Hansen has studied other effects of seasonal carbon-dioxide ice on Mars, such as spider-shaped features that result from explosive release of carbon-dioxide gas trapped beneath a sheet of dry ice as the underside of the sheet thaws in spring. She suspected a role for dry ice in forming linear gullies, so she purchased some slabs of dry ice at a supermarket and tested sliding them down sand dunes. She found that gaseous carbon dioxide from the thawing ice provided a lubricating layer under the slab and also pushed sand aside into small levees as the slabs glided down even low-angle slopes. Of course this was an experiment under earthly conditions, not Martian.
PSI’s McElwaine contributed theoretical calculations to show that this process would indeed work on Mars. Heat from the Martian surface causes sublimation of the CO2 ice with the resulting gas levitating the block.
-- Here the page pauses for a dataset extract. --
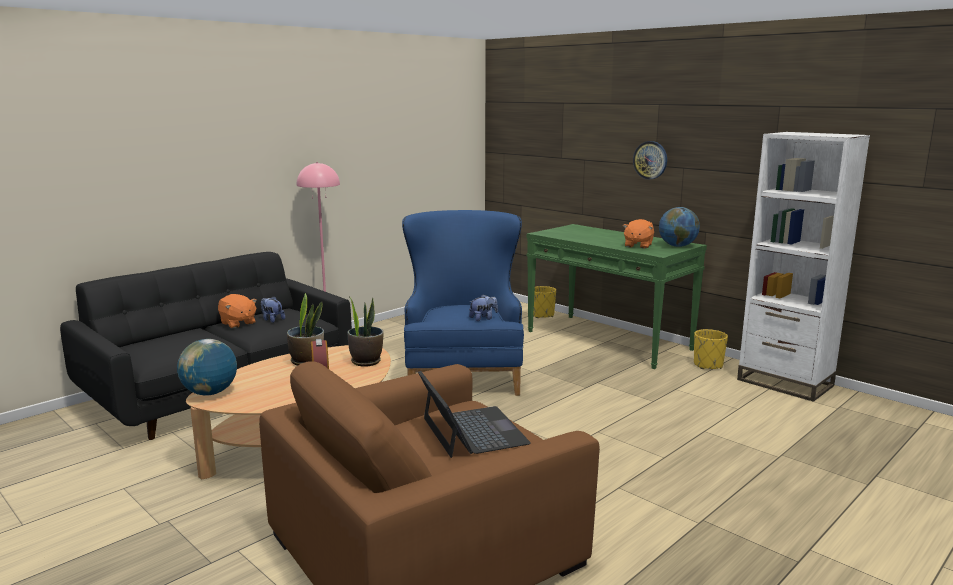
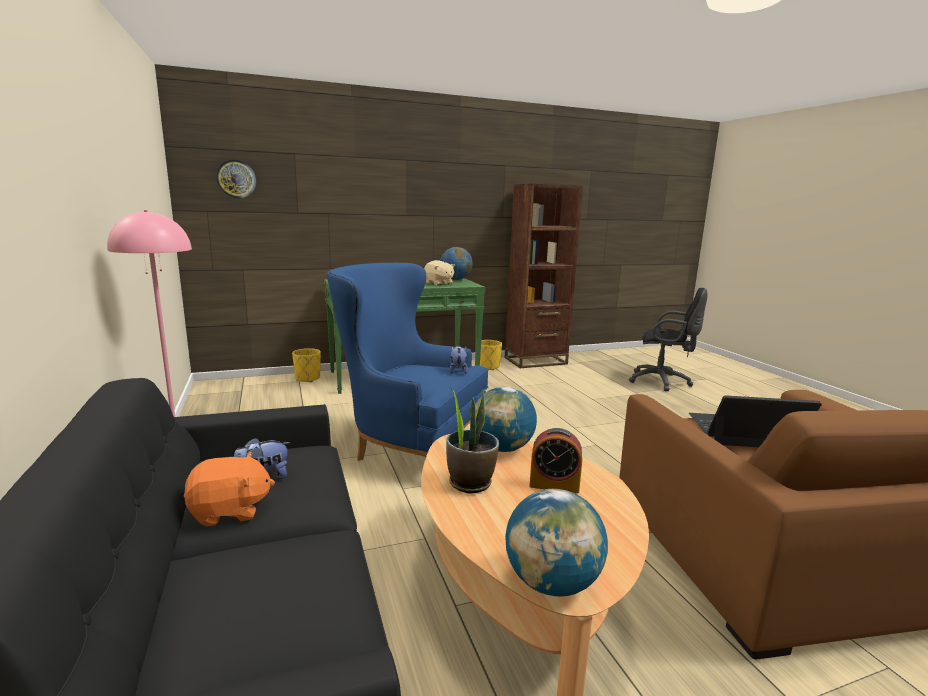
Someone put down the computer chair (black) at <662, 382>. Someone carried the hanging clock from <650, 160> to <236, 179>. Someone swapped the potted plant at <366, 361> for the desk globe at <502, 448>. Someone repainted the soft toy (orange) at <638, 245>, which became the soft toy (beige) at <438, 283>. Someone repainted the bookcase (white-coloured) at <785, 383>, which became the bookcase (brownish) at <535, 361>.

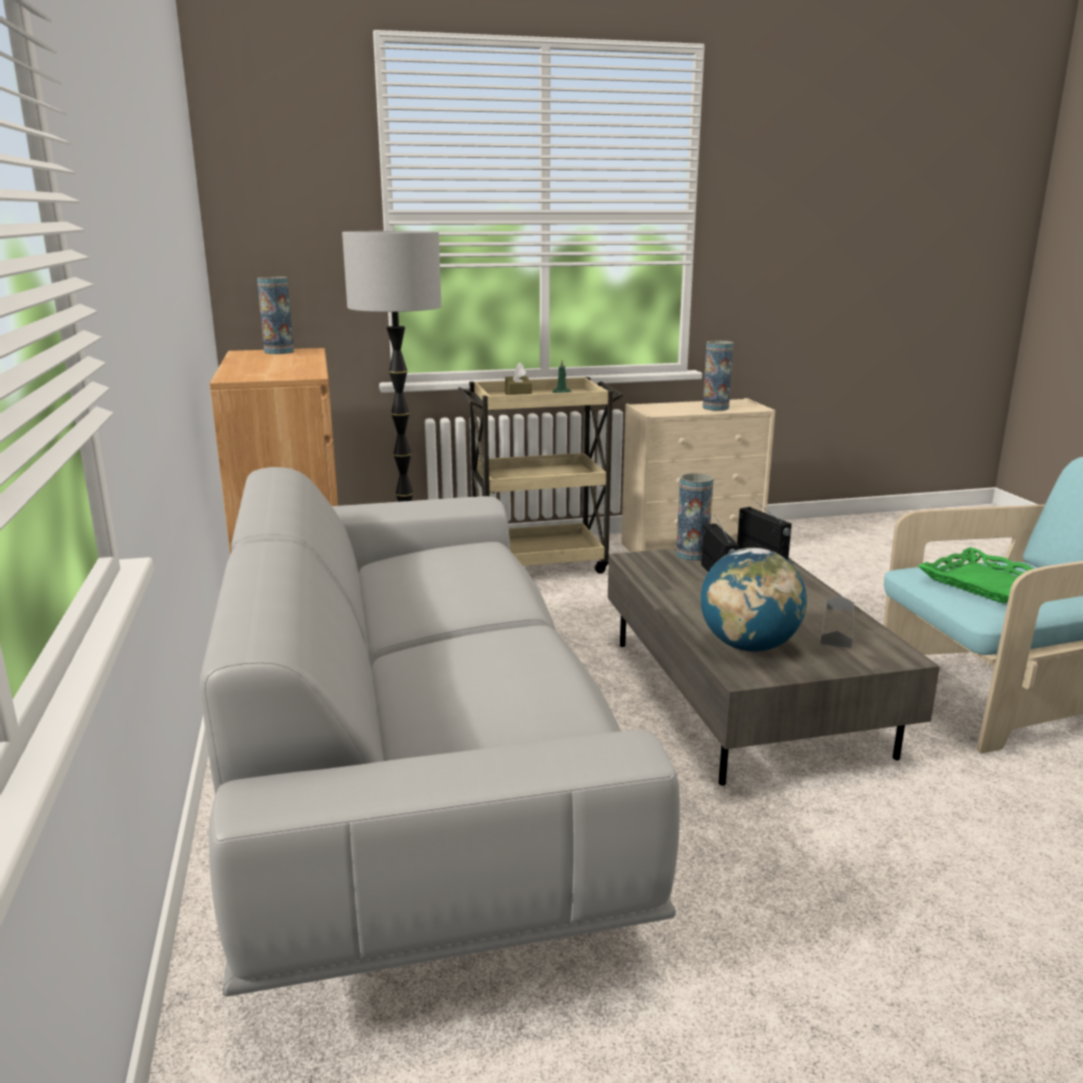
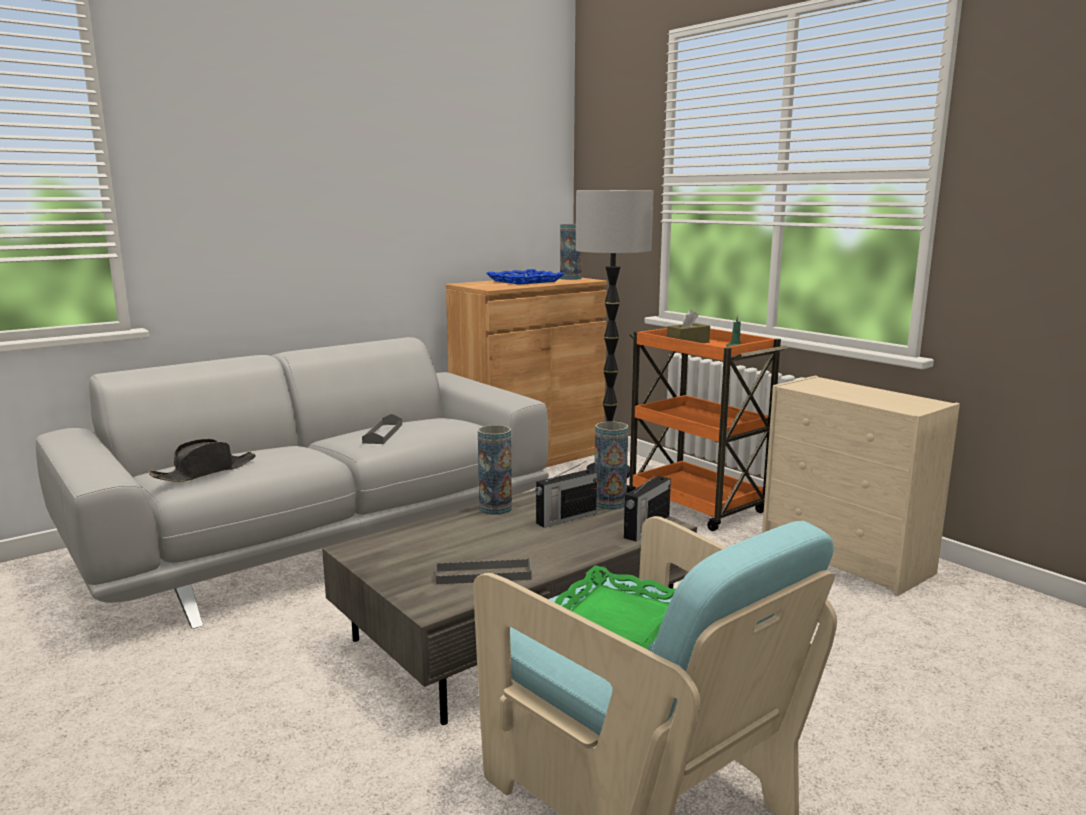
Someone took away the desk globe at <749, 646>. Someone put down the hat (black) at <205, 472>. Someone put down the carrying tray (grey) at <383, 433>. Someone put down the carrying tray (bluish) at <524, 281>. Someone carried the flower vase from <715, 408> to <495, 508>. Someone repainted the wheeled cart (beige) at <539, 564>, which became the wheeled cart (orange) at <696, 505>.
This levitation mechanism is similar to the Leidenfrost effect where a drop of water on a hot plate will hover on a cushion of steam generated by heat from the plate boiling the water. Once the block of ice is supported by gas it can slide down gentle slopes on this lubrication layer. This works similarly on Earth and Mars despite differences in gravity, temperature and air pressure.
“Mars Reconnaissance Orbiter is showing that Mars is a very active planet,” Hansen said. ”Some of the processes we see on mars are like processes on Earth, but this one is in the category of uniquely Martian.”
"Hansen's work on project was funded by a grant from NASA's Mars Reconnaissance Orbiter Program.